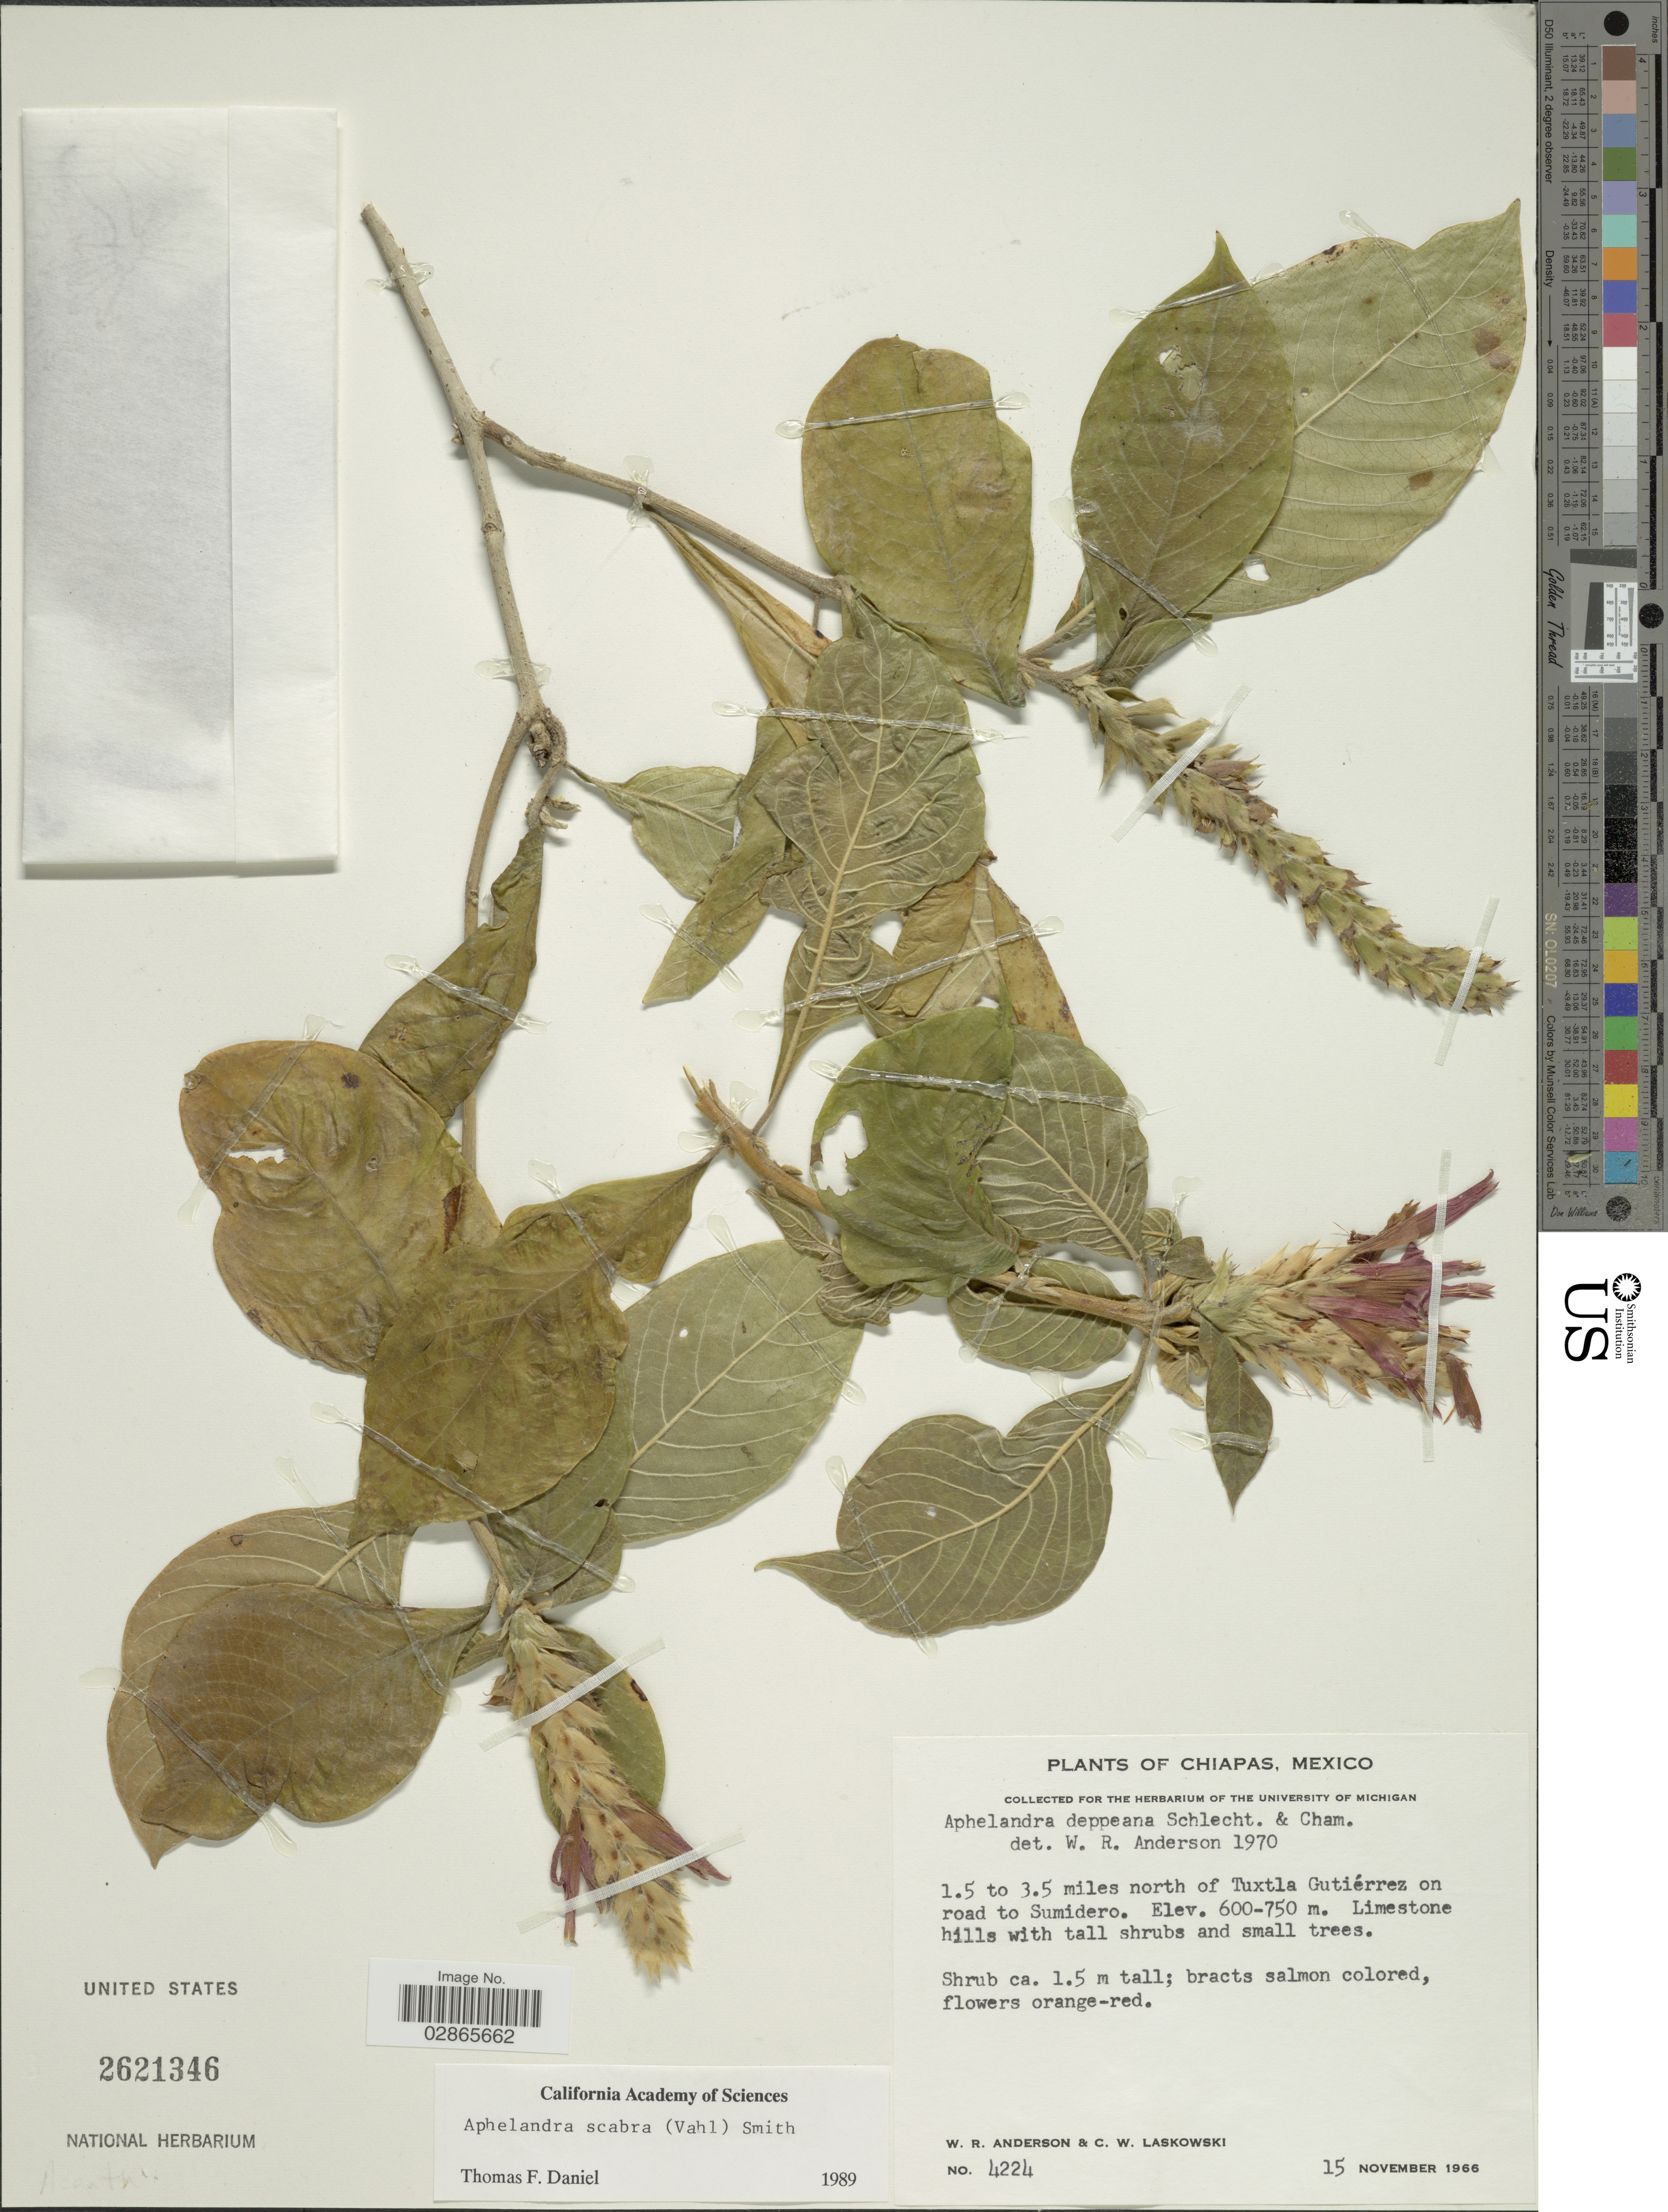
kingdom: Plantae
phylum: Tracheophyta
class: Magnoliopsida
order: Lamiales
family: Acanthaceae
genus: Aphelandra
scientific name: Aphelandra deppeana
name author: Schltdl. & Cham.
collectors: W. Anderson & C. Laskowski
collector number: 4224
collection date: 1966-11-15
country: Mexico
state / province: Chiapas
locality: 1.5 to 3.5 miles north of Tuxtla Gutiérrez on road to Sumidero.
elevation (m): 600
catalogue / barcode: US 2621346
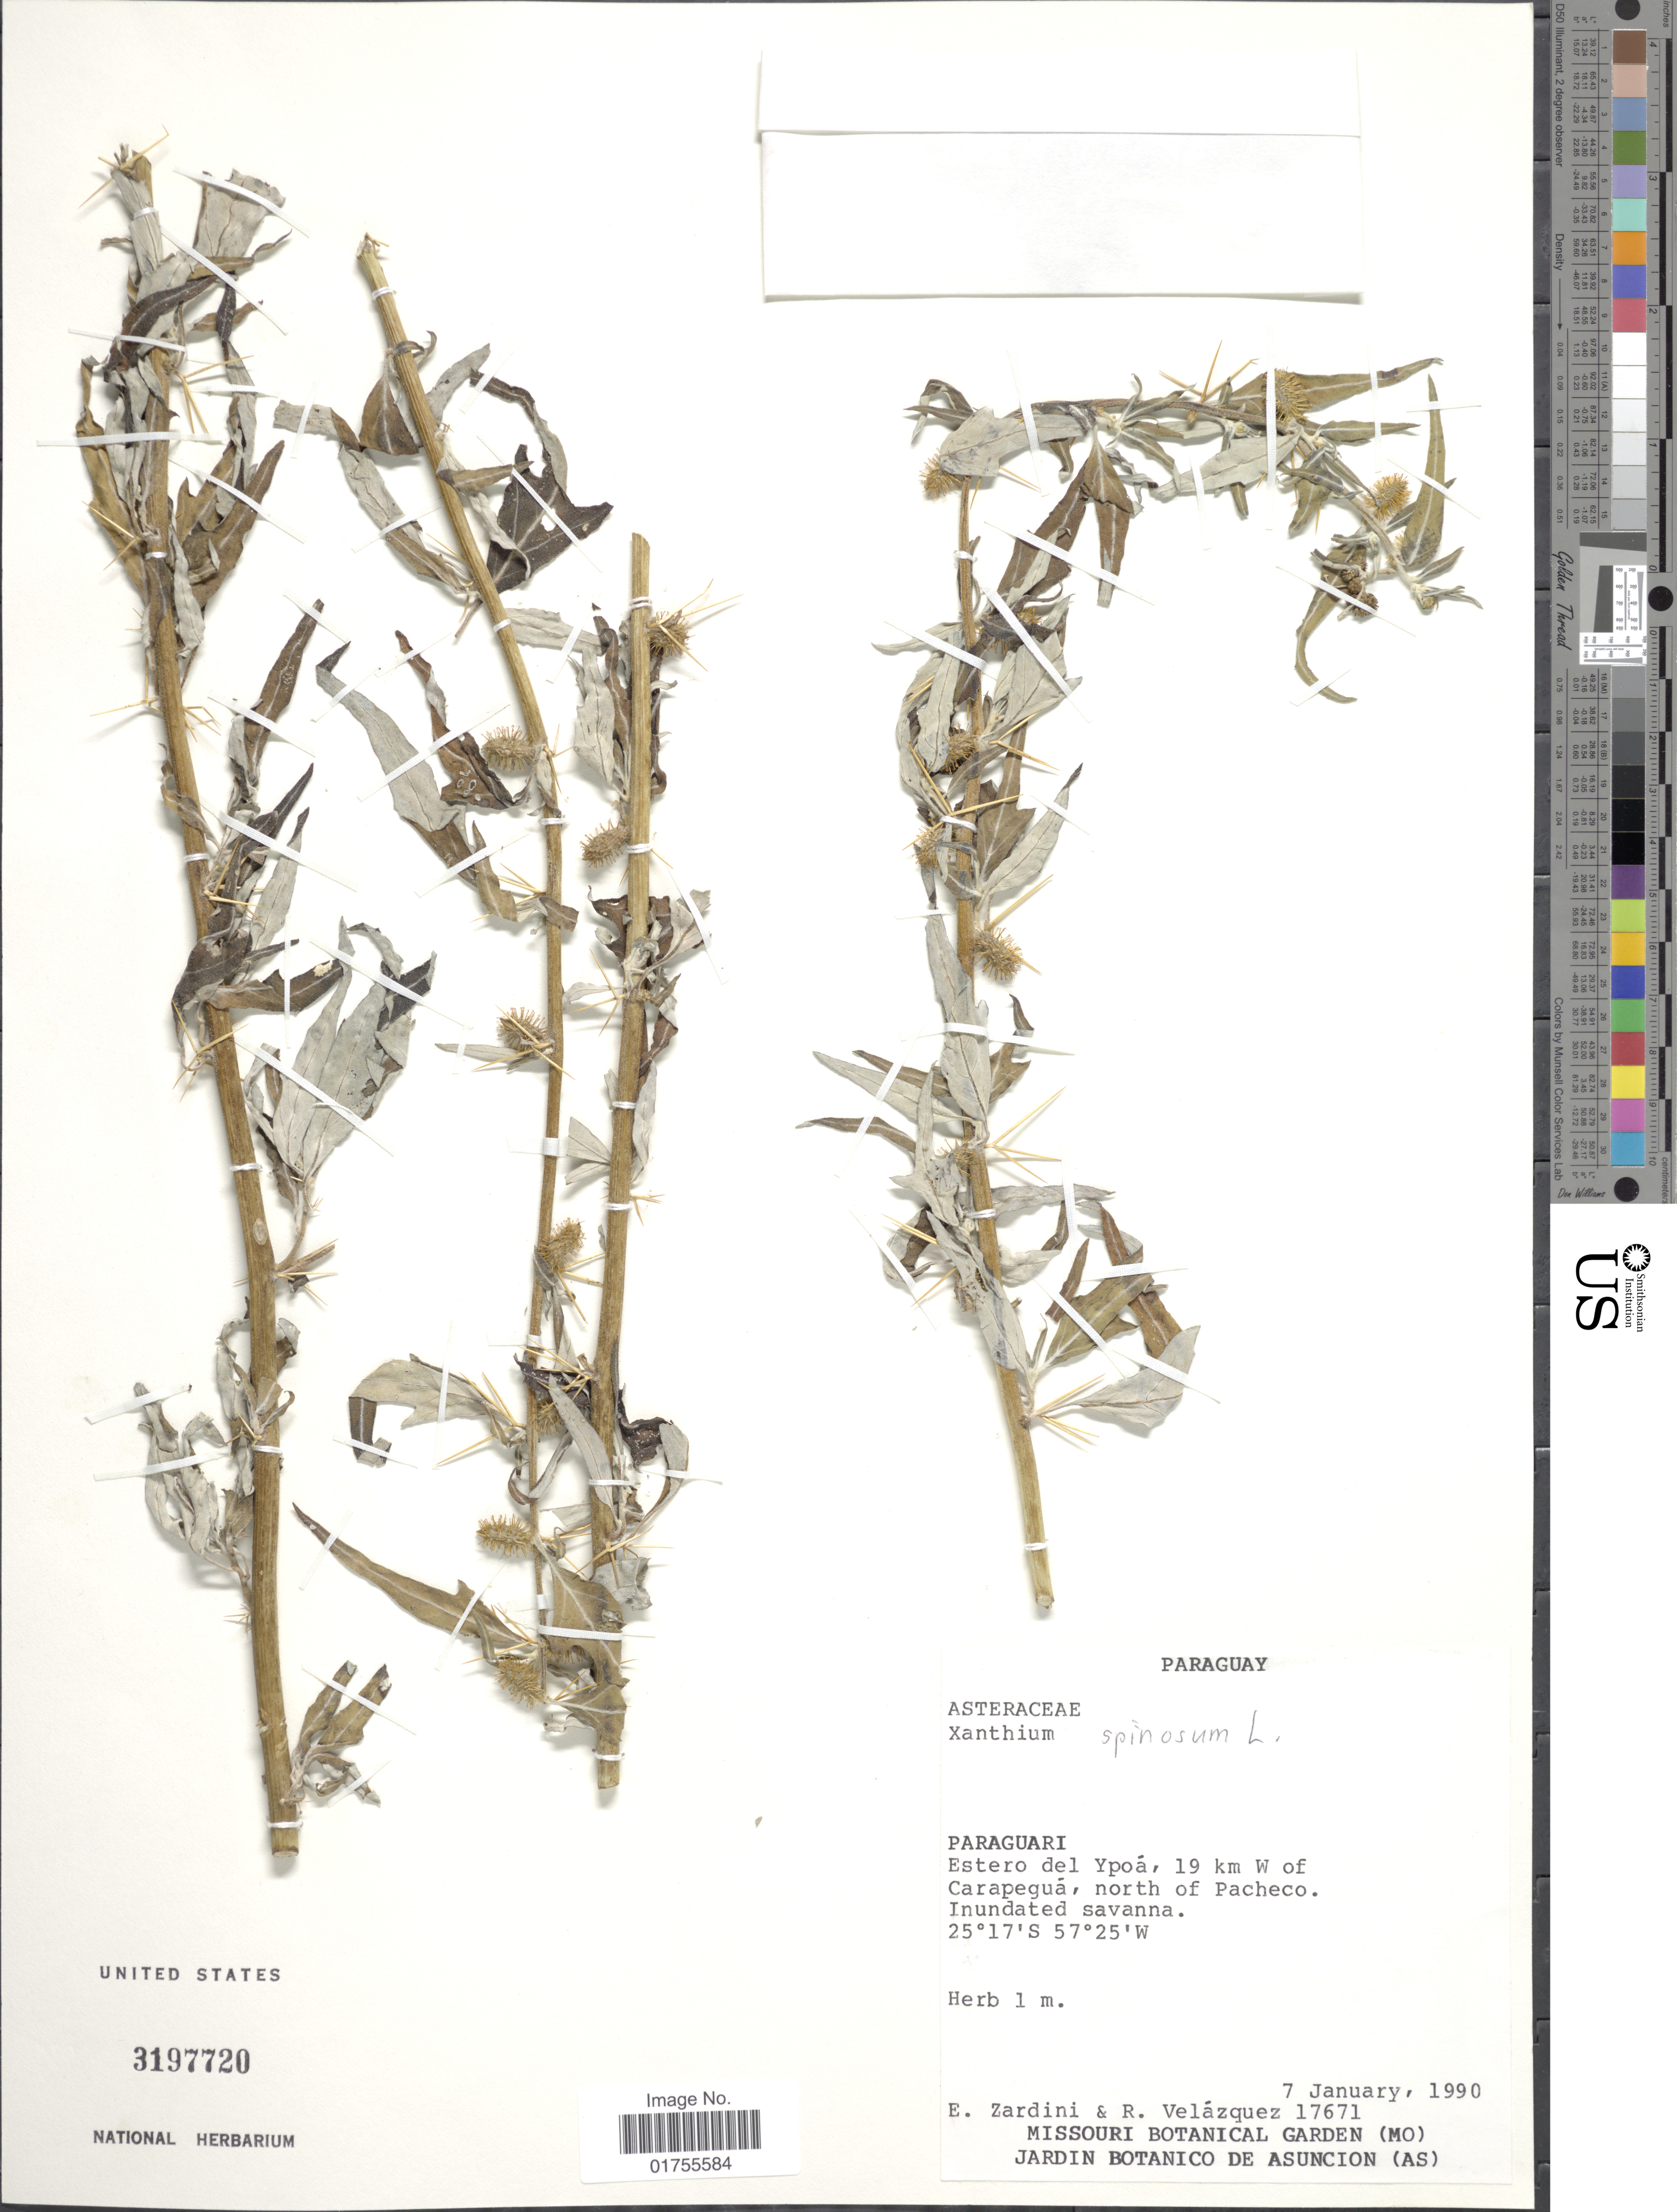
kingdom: Plantae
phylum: Tracheophyta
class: Magnoliopsida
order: Asterales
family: Asteraceae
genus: Xanthium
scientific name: Xanthium spinosum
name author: L.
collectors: E. M. Zardini & R. Velázquez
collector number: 17671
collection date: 1990-01-07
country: Paraguay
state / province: Paraguari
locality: Estero del Ypoa, 19 km W of Carapegua, north of Pacheco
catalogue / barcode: US 3197720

* * * * * * * * *

== To do ==
Retype every line of these rows word for word, leaving out the pictures.

== Full answer ==
kingdom: Plantae
phylum: Tracheophyta
class: Magnoliopsida
order: Lamiales
family: Acanthaceae
genus: Aphelandra
scientific name: Aphelandra deppeana
name author: Schltdl. & Cham.
collectors: W. Anderson & C. Laskowski
collector number: 4224
collection date: 1966-11-15
country: Mexico
state / province: Chiapas
locality: 1.5 to 3.5 miles north of Tuxtla Gutiérrez on road to Sumidero.
elevation (m): 600
catalogue / barcode: US 2621346
kingdom: Plantae
phylum: Tracheophyta
class: Magnoliopsida
order: Asterales
family: Asteraceae
genus: Xanthium
scientific name: Xanthium spinosum
name author: L.
collectors: E. M. Zardini & R. Velázquez
collector number: 17671
collection date: 1990-01-07
country: Paraguay
state / province: Paraguari
locality: Estero del Ypoa, 19 km W of Carapegua, north of Pacheco
catalogue / barcode: US 3197720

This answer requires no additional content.